Psalm 1 proclaims truths echoed in the book of Proverbs: that following the wisdom of God is the best and wisest way to live. Like Proverbs, this psalm declares that those who obey God’s teachings can avoid consequences arising from sin and disobedience.
The book of Psalms is composed of individual songs, hymns, or poems, each of which is a ”Psalm” in and of itself. These works contain a wide variety of themes. Some Psalms focus on praising and worshipping God. Others cry out in anguish over the pain of life. Still other Psalms look forward to the coming of the Messiah. While some Psalms are related, each has its own historical and biblical context.

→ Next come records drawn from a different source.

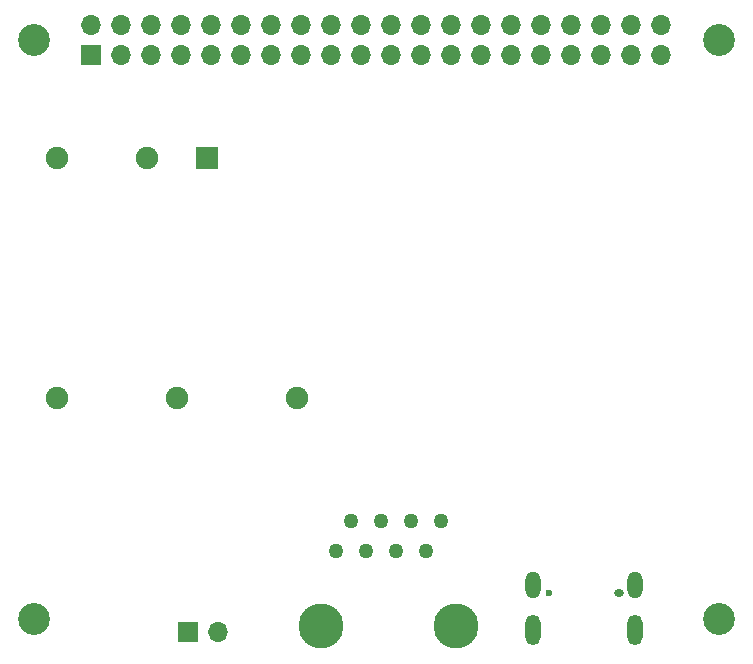
<source format=gbs>
G04 #@! TF.GenerationSoftware,KiCad,Pcbnew,8.0.0*
G04 #@! TF.CreationDate,2024-07-06T17:56:44-07:00*
G04 #@! TF.ProjectId,rpi_hat_v1,7270695f-6861-4745-9f76-312e6b696361,rev?*
G04 #@! TF.SameCoordinates,Original*
G04 #@! TF.FileFunction,Soldermask,Bot*
G04 #@! TF.FilePolarity,Negative*
%FSLAX46Y46*%
G04 Gerber Fmt 4.6, Leading zero omitted, Abs format (unit mm)*
G04 Created by KiCad (PCBNEW 8.0.0) date 2024-07-06 17:56:44*
%MOMM*%
%LPD*%
G01*
G04 APERTURE LIST*
G04 Aperture macros list*
%AMRoundRect*
0 Rectangle with rounded corners*
0 $1 Rounding radius*
0 $2 $3 $4 $5 $6 $7 $8 $9 X,Y pos of 4 corners*
0 Add a 4 corners polygon primitive as box body*
4,1,4,$2,$3,$4,$5,$6,$7,$8,$9,$2,$3,0*
0 Add four circle primitives for the rounded corners*
1,1,$1+$1,$2,$3*
1,1,$1+$1,$4,$5*
1,1,$1+$1,$6,$7*
1,1,$1+$1,$8,$9*
0 Add four rect primitives between the rounded corners*
20,1,$1+$1,$2,$3,$4,$5,0*
20,1,$1+$1,$4,$5,$6,$7,0*
20,1,$1+$1,$6,$7,$8,$9,0*
20,1,$1+$1,$8,$9,$2,$3,0*%
G04 Aperture macros list end*
%ADD10C,2.700000*%
%ADD11C,0.600000*%
%ADD12O,0.850000X0.600000*%
%ADD13O,1.300000X2.300000*%
%ADD14O,1.300000X2.600000*%
%ADD15R,1.700000X1.700000*%
%ADD16O,1.700000X1.700000*%
%ADD17C,1.270000*%
%ADD18C,3.810000*%
%ADD19RoundRect,0.102000X0.855000X0.855000X-0.855000X0.855000X-0.855000X-0.855000X0.855000X-0.855000X0*%
%ADD20C,1.914000*%
G04 APERTURE END LIST*
D10*
X161500000Y-47500000D03*
D11*
X147075000Y-94325000D03*
D12*
X153075000Y-94325000D03*
D13*
X145755000Y-93600000D03*
D14*
X145755000Y-97425000D03*
D13*
X154395000Y-93600000D03*
D14*
X154395000Y-97425000D03*
D10*
X103500000Y-96500000D03*
X103500000Y-47500000D03*
D15*
X116510000Y-97600000D03*
D16*
X119050000Y-97600000D03*
D10*
X161500000Y-96500000D03*
D17*
X129055000Y-90721000D03*
X130325000Y-88181000D03*
X131595000Y-90721000D03*
X132865000Y-88181000D03*
X134135000Y-90721000D03*
X135405000Y-88181000D03*
X136675000Y-90721000D03*
X137945000Y-88181000D03*
D18*
X127785000Y-97071000D03*
X139215000Y-97071000D03*
D15*
X108370000Y-48770000D03*
D16*
X108370000Y-46230000D03*
X110910000Y-48770000D03*
X110910000Y-46230000D03*
X113450000Y-48770000D03*
X113450000Y-46230000D03*
X115990000Y-48770000D03*
X115990000Y-46230000D03*
X118530000Y-48770000D03*
X118530000Y-46230000D03*
X121070000Y-48770000D03*
X121070000Y-46230000D03*
X123610000Y-48770000D03*
X123610000Y-46230000D03*
X126150000Y-48770000D03*
X126150000Y-46230000D03*
X128690000Y-48770000D03*
X128690000Y-46230000D03*
X131230000Y-48770000D03*
X131230000Y-46230000D03*
X133770000Y-48770000D03*
X133770000Y-46230000D03*
X136310000Y-48770000D03*
X136310000Y-46230000D03*
X138850000Y-48770000D03*
X138850000Y-46230000D03*
X141390000Y-48770000D03*
X141390000Y-46230000D03*
X143930000Y-48770000D03*
X143930000Y-46230000D03*
X146470000Y-48770000D03*
X146470000Y-46230000D03*
X149010000Y-48770000D03*
X149010000Y-46230000D03*
X151550000Y-48770000D03*
X151550000Y-46230000D03*
X154090000Y-48770000D03*
X154090000Y-46230000D03*
X156630000Y-48770000D03*
X156630000Y-46230000D03*
D19*
X118165000Y-57490000D03*
D20*
X113085000Y-57490000D03*
X105465000Y-57490000D03*
X105465000Y-77810000D03*
X115625000Y-77810000D03*
X125785000Y-77810000D03*
M02*

</source>
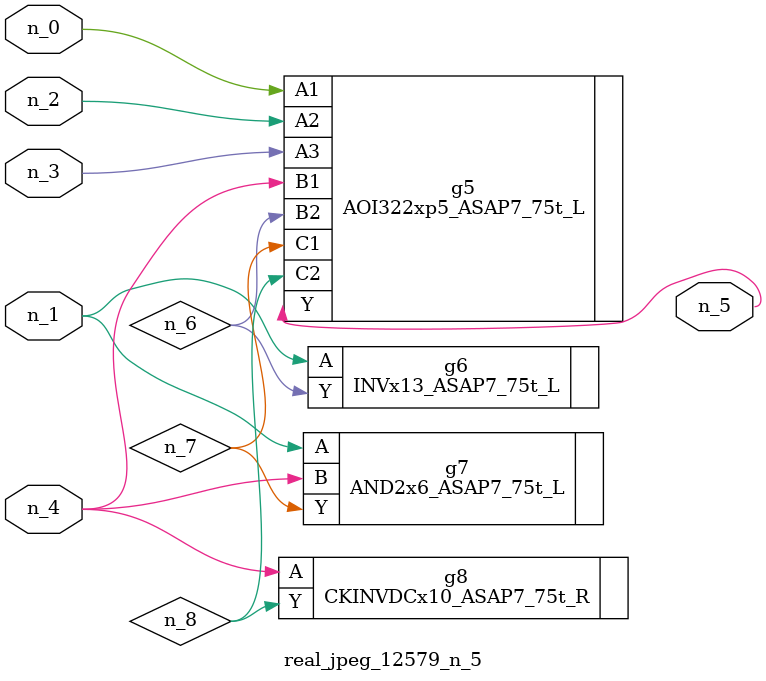
<source format=v>
module real_jpeg_12579_n_5 (n_4, n_0, n_1, n_2, n_3, n_5);

input n_4;
input n_0;
input n_1;
input n_2;
input n_3;

output n_5;

wire n_8;
wire n_6;
wire n_7;

AOI322xp5_ASAP7_75t_L g5 ( 
.A1(n_0),
.A2(n_2),
.A3(n_3),
.B1(n_4),
.B2(n_6),
.C1(n_7),
.C2(n_8),
.Y(n_5)
);

INVx13_ASAP7_75t_L g6 ( 
.A(n_1),
.Y(n_6)
);

AND2x6_ASAP7_75t_L g7 ( 
.A(n_1),
.B(n_4),
.Y(n_7)
);

CKINVDCx10_ASAP7_75t_R g8 ( 
.A(n_4),
.Y(n_8)
);


endmodule
</source>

Psalm 1, typically ascribed to David, stresses the importance of ordering one’s life according to God’s Word. This emphasis sets the tone for the rest of the collection of psalms. Themes in this passage echo the early chapters of Proverbs, with an emphasis on seeking godly wisdom. Psalm 1’s emphasis on meditation on and obedience to God’s Word parallels God’s instructions to Joshua when He commissioned Joshua to lead Israel into the Promised Land (Joshua 1:6–9). Its teaching about the blessing of obedient believers and the disastrous end of the wicked parallels the blessings and curses we read about in Deuteronomy 28. New Testament passages that emphasize the link between devotion to God’s Word and righteous living include Matthew 7:24–27; Colossians 3:16–17; 2 Timothy 3:16–17; James 1:19–25; and 2 Peter 1:19–21.